Napoleon crossed the frontier into Belgium on June 15 at the head of an army approximately 72,000 strong. While the allied generals theoretically commanded roughly 118,000 troops, many were Dutch and Belgian troops whose loyalty was questionable. Many of those men had fought under Napoleon as imperial troops, so perhaps they, too, could be persuaded to join their former master.
Despite the desperate situation for the British, the Duke of Wellington attended a ball thrown by the Duchess of Richmond in Brussels. Putting on an unconcerned face during the festivities so not alarm the guests, Wellington met with his officers secretly in a back room.

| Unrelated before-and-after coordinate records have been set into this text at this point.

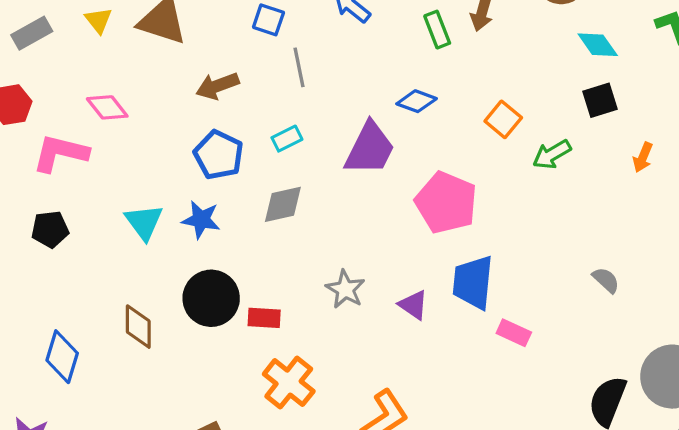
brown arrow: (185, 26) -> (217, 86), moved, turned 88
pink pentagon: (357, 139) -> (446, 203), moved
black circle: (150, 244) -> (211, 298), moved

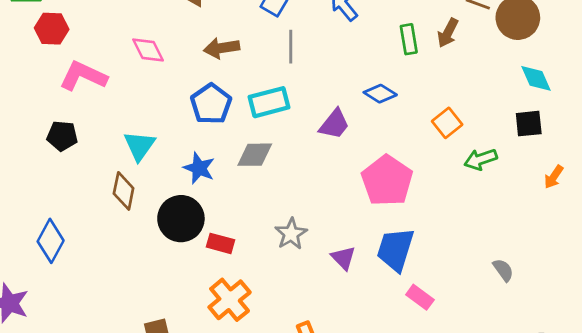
pink diamond: (107, 107) -> (148, 50), moved
cyan rectangle: (287, 139) -> (269, 102), size x1.6
purple trapezoid: (370, 149) -> (334, 124), size x0.7
blue star: (201, 220) -> (199, 168), moved
brown diamond: (138, 327) -> (124, 191), moved

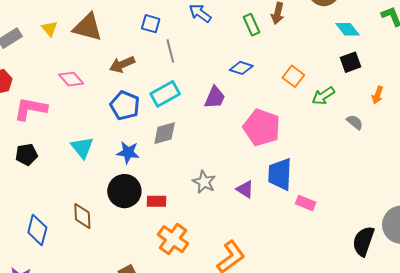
brown diamond: (124, 191) -> (82, 216), moved
gray semicircle: (503, 270) -> (355, 122), moved

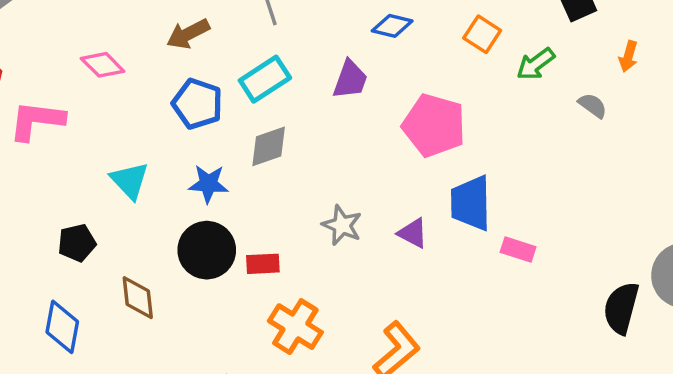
black pentagon: (27, 154) -> (77, 243), moved

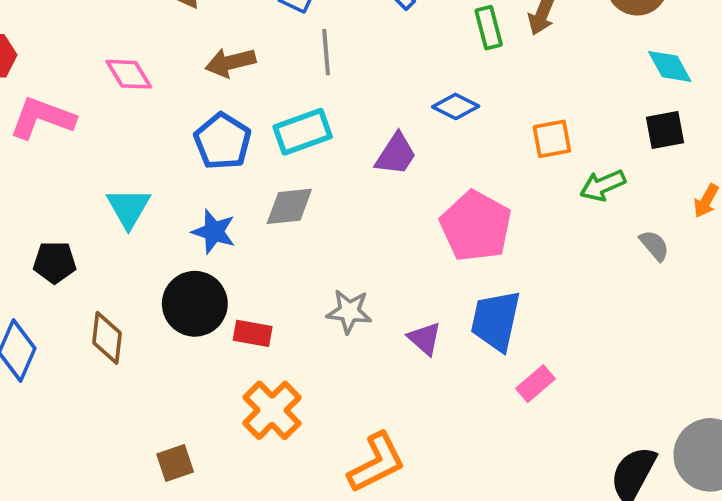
orange square: (482, 34) -> (552, 139), turned 33
gray star: (342, 225) -> (349, 312), turned -30
pink rectangle: (518, 250) -> (535, 384), turned -72

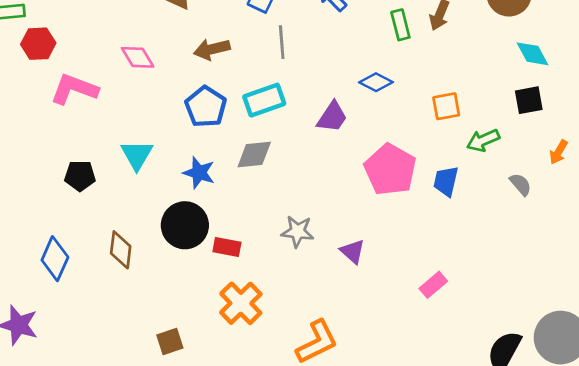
black pentagon: (55, 262) -> (80, 176), moved
blue trapezoid: (496, 321) -> (446, 181), moved, size x0.7

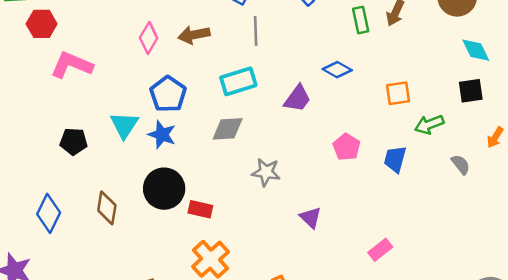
pink diamond: (138, 57) -> (149, 38), moved, turned 60
blue pentagon: (206, 107) -> (168, 94), moved
pink pentagon: (390, 170) -> (347, 147), size x0.6
blue star: (199, 173) -> (162, 135), moved
gray star: (298, 231) -> (266, 172), moved

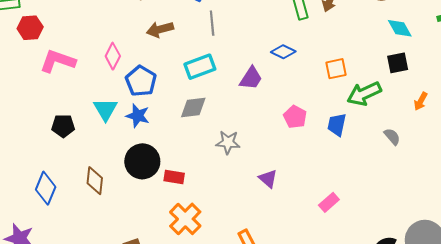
pink diamond: (149, 38) -> (113, 56), moved
green arrow: (429, 124) -> (364, 94), size x1.4
gray semicircle: (461, 165) -> (392, 137), moved

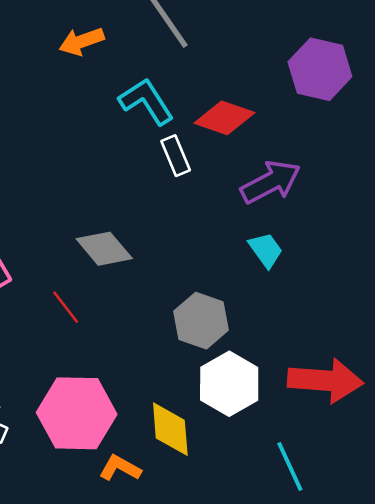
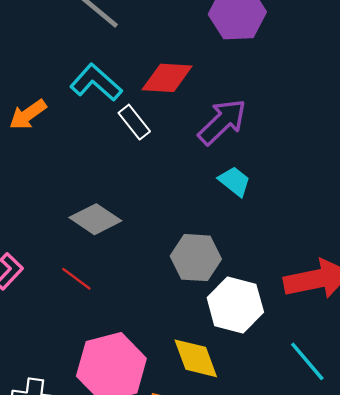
orange arrow: (82, 41) -> (28, 115), moved

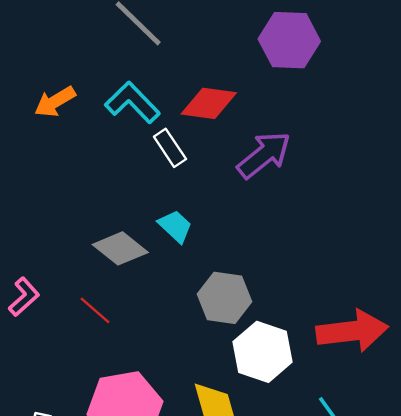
orange arrow: (28, 115) -> (55, 102), moved
cyan trapezoid: (234, 181) -> (175, 226), moved

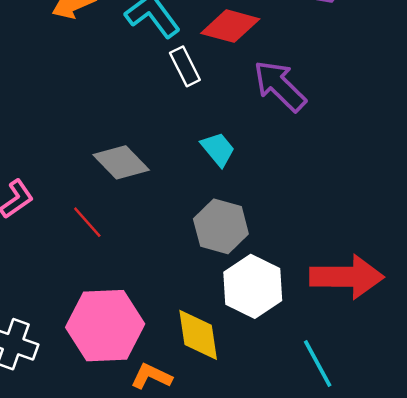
purple arrow: (264, 155) -> (280, 86), turned -104
cyan trapezoid: (175, 226) -> (218, 149), moved

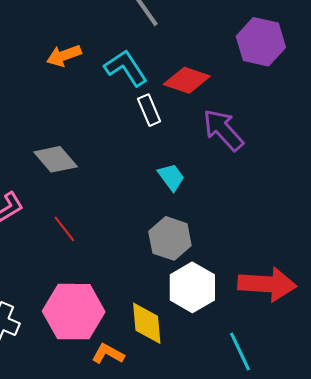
gray diamond: (121, 162) -> (56, 159), moved

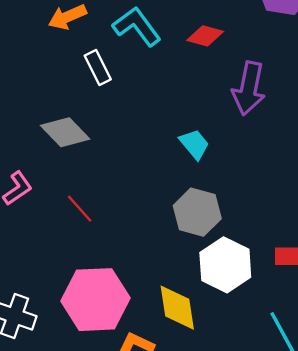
red diamond: (187, 80) -> (205, 36), size x0.7
white rectangle: (149, 110) -> (98, 67), moved
purple arrow: (223, 130) -> (249, 88), turned -123

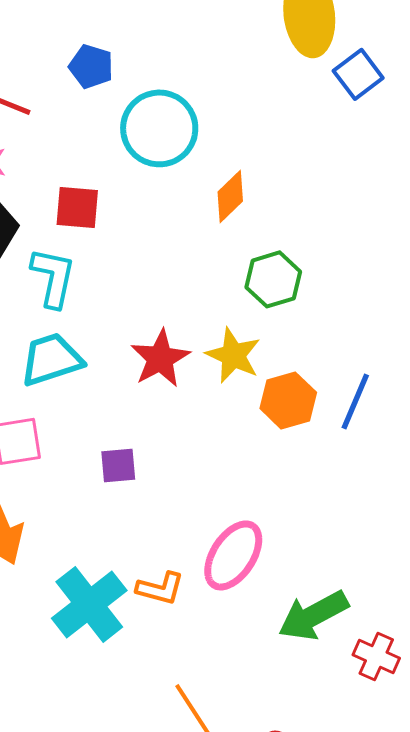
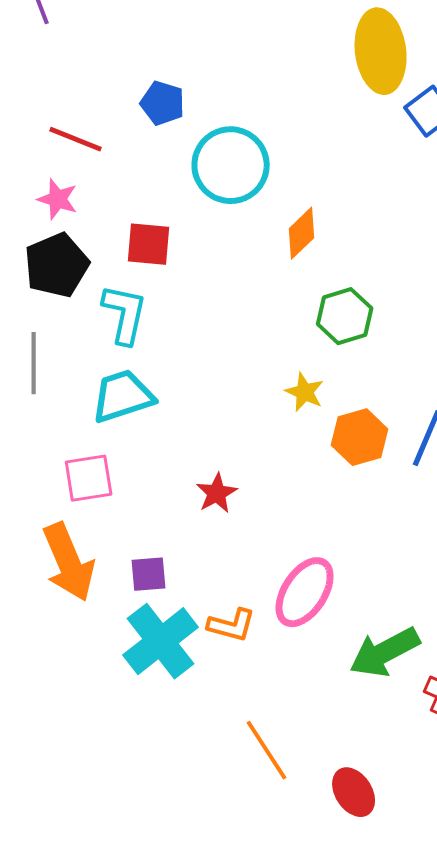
yellow star: (233, 355) -> (305, 392), size x0.7
red star: (160, 358) -> (217, 493), moved, size x0.7
purple square: (118, 465) -> (149, 574), moved

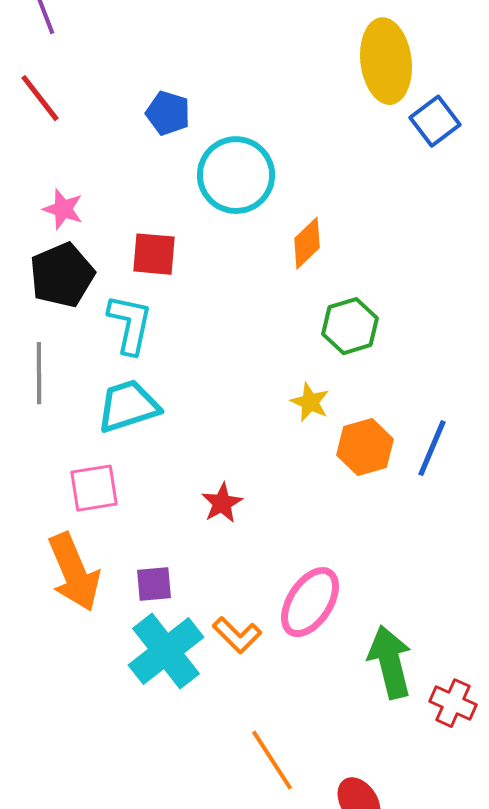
red line: (76, 139) -> (40, 98), moved, turned 30
orange L-shape: (232, 625) -> (237, 635), turned 30
green arrow: (385, 652) -> (390, 662), turned 104

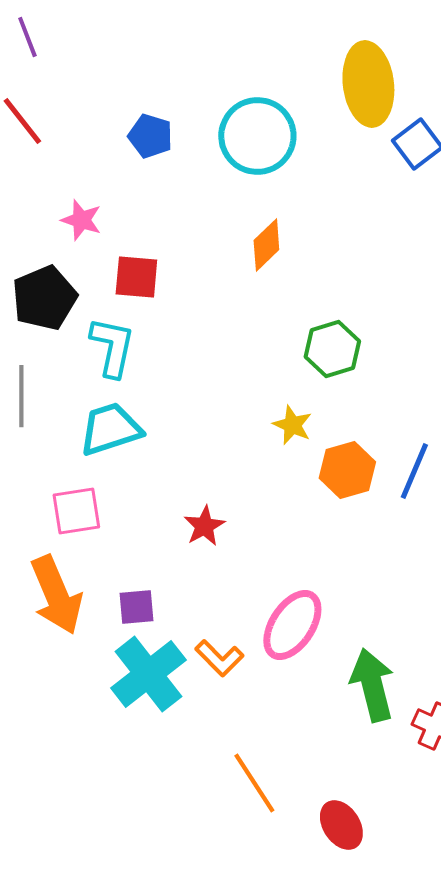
cyan circle: (236, 175) -> (257, 136), moved
pink star: (63, 209) -> (81, 220), moved
orange diamond: (307, 243) -> (266, 245), moved

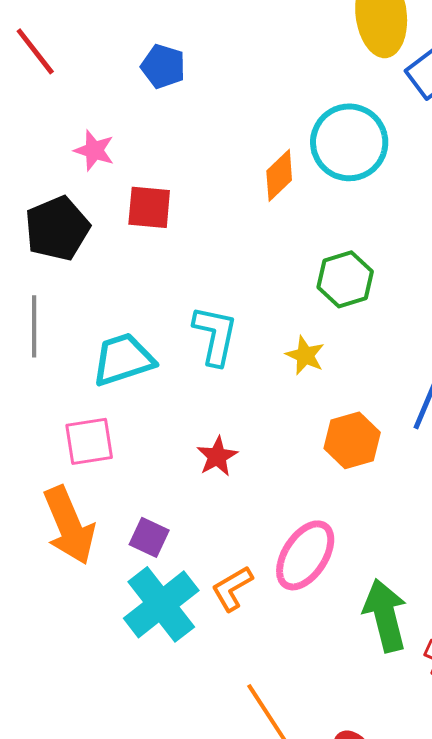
cyan circle: (257, 136) -> (349, 142), moved
cyan L-shape: (112, 347) -> (215, 335), moved
orange hexagon: (347, 470) -> (352, 440), moved
purple square: (136, 607) -> (149, 537), turned 30
orange L-shape: (219, 658) -> (232, 588), turned 105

James Harris, the Earl of Malmesbury, recorded that fateful discussion in his diary: “The Duke shut the door and said, 'Napoleon has humbugged me, by Gad! He has gained 24 hours' march on me.' The Duke of Richmond said, 'What do you intend doing?' The Duke of Wellington replied, 'I have ordered the army to concentrate at Quatre-Bras; but we shall not stop him there, and if so, I must fight him here' (at the same time passing his thumbnail over the position of Waterloo).”